══ Exercise passage ══

Gaza - a crime against humanity
The war against the defenceless people of Gaza by one of the most powerful military machines in the world is another crime against humanity to add to the existing lengthy indictment of the reactionary and racist rulers of Israel.
Here is a population of 1.5 million crowded into a tiny strip of land without water or electricity and desperately short of food and medical supplies. They are isolated in a Palestinian ghetto, surrounded by Israeli armour on the one side and Egyptian border troops on the other. There is no escape for them from the artillery, tank fire or bombs. While children in Britain prepare to return to school after the holidays, their counterparts in Gaza are being blown to pieces by American-supplied and financed weaponry.
Of course, many others apart from the Israelis are complicit in the barbaric treatment of the Palestinian people. For there is no doubt that the aerial bombardment followed by a ground invasion could not have taken place without the explicit approval of Washington and the tacit agreement of European governments, alongside those of Egypt and Jordan who blame Hamas for the violence.
Talk of a “ceasefire” by politicians like Gordon Brown is particularly sickening. New Labour helped make the war on Gaza possible by agreeing to characterise the Hamas regime as a “terrorist” organisation and blocking any contact with it following that organisation’s victory in democratic elections in 2006. Gazans are thus paying the price for the deranged “war on terror”, under which all opponents of major power policies are targets, up to and including governments.
There are other even more cynical factors behind the present war on Gaza. Sporadic rocket attacks from Gaza have taken place for 18 months or so with few casualties. Now, however, the present Israeli coalition government has collapsed, brought down by corruption allegations. So the timing of the war on Gaza is an attempt to show how tough it can be in a bid to outflank the rival Likud party, which is even further to the right, at the elections scheduled for February.

═══
══ Data shown ══

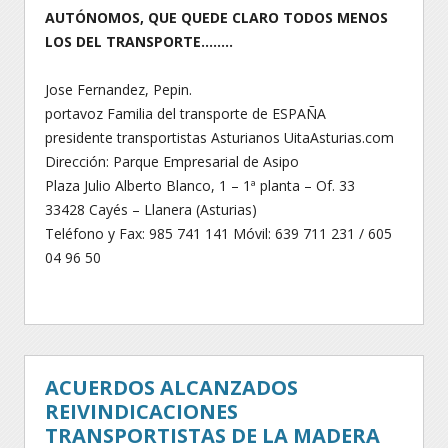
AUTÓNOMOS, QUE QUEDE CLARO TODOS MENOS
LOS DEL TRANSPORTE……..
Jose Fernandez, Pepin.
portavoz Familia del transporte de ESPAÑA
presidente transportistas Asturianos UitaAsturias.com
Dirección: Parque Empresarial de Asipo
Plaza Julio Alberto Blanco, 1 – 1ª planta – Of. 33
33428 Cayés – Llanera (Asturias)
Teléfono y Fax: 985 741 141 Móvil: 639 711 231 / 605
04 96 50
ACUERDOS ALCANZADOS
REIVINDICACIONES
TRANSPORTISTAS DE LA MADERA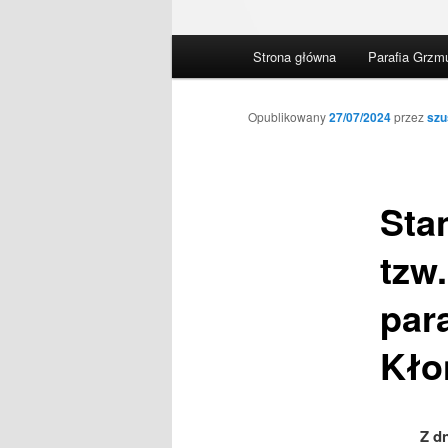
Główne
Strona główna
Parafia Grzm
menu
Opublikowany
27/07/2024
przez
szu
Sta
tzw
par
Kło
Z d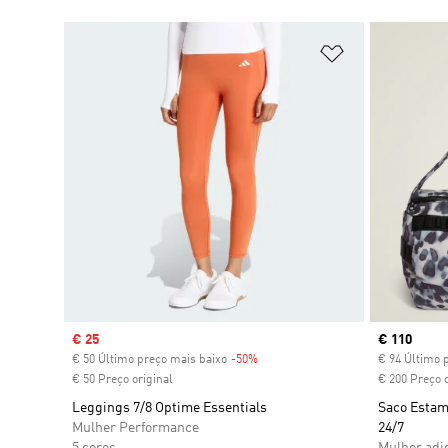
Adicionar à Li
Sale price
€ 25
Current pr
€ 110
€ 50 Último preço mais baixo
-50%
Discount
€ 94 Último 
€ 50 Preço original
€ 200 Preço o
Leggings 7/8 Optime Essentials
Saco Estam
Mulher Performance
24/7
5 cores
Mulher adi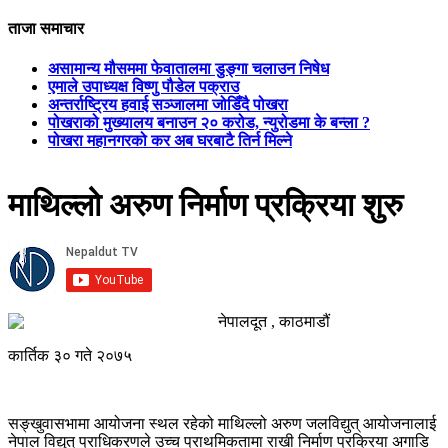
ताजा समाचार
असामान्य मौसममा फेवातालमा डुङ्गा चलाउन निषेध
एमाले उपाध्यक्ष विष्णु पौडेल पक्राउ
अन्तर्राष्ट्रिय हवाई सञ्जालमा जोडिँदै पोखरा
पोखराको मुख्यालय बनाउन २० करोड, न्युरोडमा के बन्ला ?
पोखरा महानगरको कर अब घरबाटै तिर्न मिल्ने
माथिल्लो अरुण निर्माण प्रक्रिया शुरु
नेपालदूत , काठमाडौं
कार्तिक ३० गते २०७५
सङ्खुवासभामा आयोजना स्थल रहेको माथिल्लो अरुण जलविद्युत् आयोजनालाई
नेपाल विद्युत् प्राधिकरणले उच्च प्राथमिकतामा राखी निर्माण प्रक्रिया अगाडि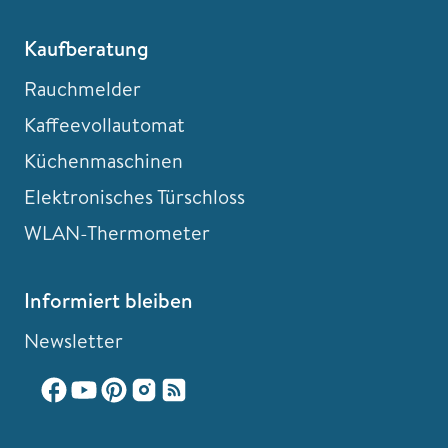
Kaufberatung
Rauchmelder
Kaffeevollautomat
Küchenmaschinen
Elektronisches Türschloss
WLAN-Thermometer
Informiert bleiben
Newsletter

═══
══ Data shown ══

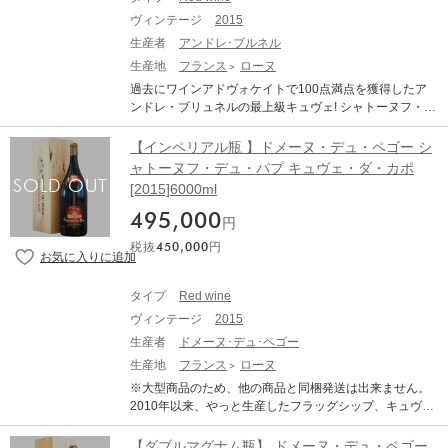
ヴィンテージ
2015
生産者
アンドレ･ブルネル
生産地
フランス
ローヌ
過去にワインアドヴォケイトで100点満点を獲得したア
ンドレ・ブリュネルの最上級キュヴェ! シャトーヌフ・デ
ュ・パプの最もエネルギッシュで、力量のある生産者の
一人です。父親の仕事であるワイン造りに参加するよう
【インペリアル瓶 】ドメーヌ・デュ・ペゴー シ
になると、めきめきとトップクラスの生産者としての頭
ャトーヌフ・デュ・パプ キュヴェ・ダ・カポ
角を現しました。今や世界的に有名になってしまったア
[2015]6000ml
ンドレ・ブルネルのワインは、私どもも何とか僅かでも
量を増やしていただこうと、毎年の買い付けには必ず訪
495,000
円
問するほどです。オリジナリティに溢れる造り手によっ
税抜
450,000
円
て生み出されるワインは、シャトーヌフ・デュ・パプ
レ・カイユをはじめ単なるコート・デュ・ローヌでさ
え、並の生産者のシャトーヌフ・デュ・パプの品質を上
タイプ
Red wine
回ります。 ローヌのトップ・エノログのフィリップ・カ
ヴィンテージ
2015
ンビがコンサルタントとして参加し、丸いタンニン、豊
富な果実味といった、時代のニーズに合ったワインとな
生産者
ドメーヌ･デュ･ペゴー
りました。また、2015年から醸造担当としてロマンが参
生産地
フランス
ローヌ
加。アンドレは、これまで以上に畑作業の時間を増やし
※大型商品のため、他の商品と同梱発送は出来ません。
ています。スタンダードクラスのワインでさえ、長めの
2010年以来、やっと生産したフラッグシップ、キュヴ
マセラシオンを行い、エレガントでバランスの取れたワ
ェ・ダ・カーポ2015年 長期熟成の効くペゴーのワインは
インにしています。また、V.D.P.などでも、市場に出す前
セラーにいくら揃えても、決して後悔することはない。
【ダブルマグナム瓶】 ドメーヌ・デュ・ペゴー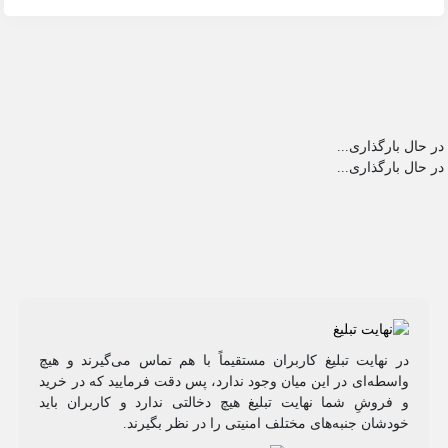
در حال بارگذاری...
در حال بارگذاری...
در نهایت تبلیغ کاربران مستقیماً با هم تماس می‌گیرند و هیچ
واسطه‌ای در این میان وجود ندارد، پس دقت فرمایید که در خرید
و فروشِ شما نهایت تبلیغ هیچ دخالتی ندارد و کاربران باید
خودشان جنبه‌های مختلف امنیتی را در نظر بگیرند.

═══

--- Requirement 1 ---
Name each thing that the Gaza article says the population of Gaza is without or desperately short of.
--- Requirement 2 ---
Continue the Gaza article, starting after its final sentence about the elections scheduled for February.

--- Written response 1 ---
Water, electricity, food and medical supplies.

--- Written response 2 ---
While most of the British trade union movement remains silent, to their credit the transport union RMT has denounced the slaughter in Gaza, which has claimed over 500 lives. General secretary Bob Crow said: “It has been the failure of governments such as our own to demand an end to Israel’s illegal occupation of Palestinian lands since 1967 that has encouraged horrific acts such as those we have witnessed in recent days.”
Crow is right but we need to go further. Unions like the RMT should launch a campaign for a trade and cultural boycott campaign of Israel as part of the struggle for a new perspective for the long-standing conflict. Negotiations for a two-state “solution” are doomed because Israel’s leaders have not the slightest intention of allowing it to happen, now or in the future because it runs contrary to their Zionist nationalist dogma which has served ordinary Jews so badly.
The only viable alternative, therefore, is a single, secular revolutionary state in the area where Jew and Palestinian can live together. Building support for this project will pose the political defeat of reactionary regimes throughout the region. It’s a tall order but all other roads are closed off.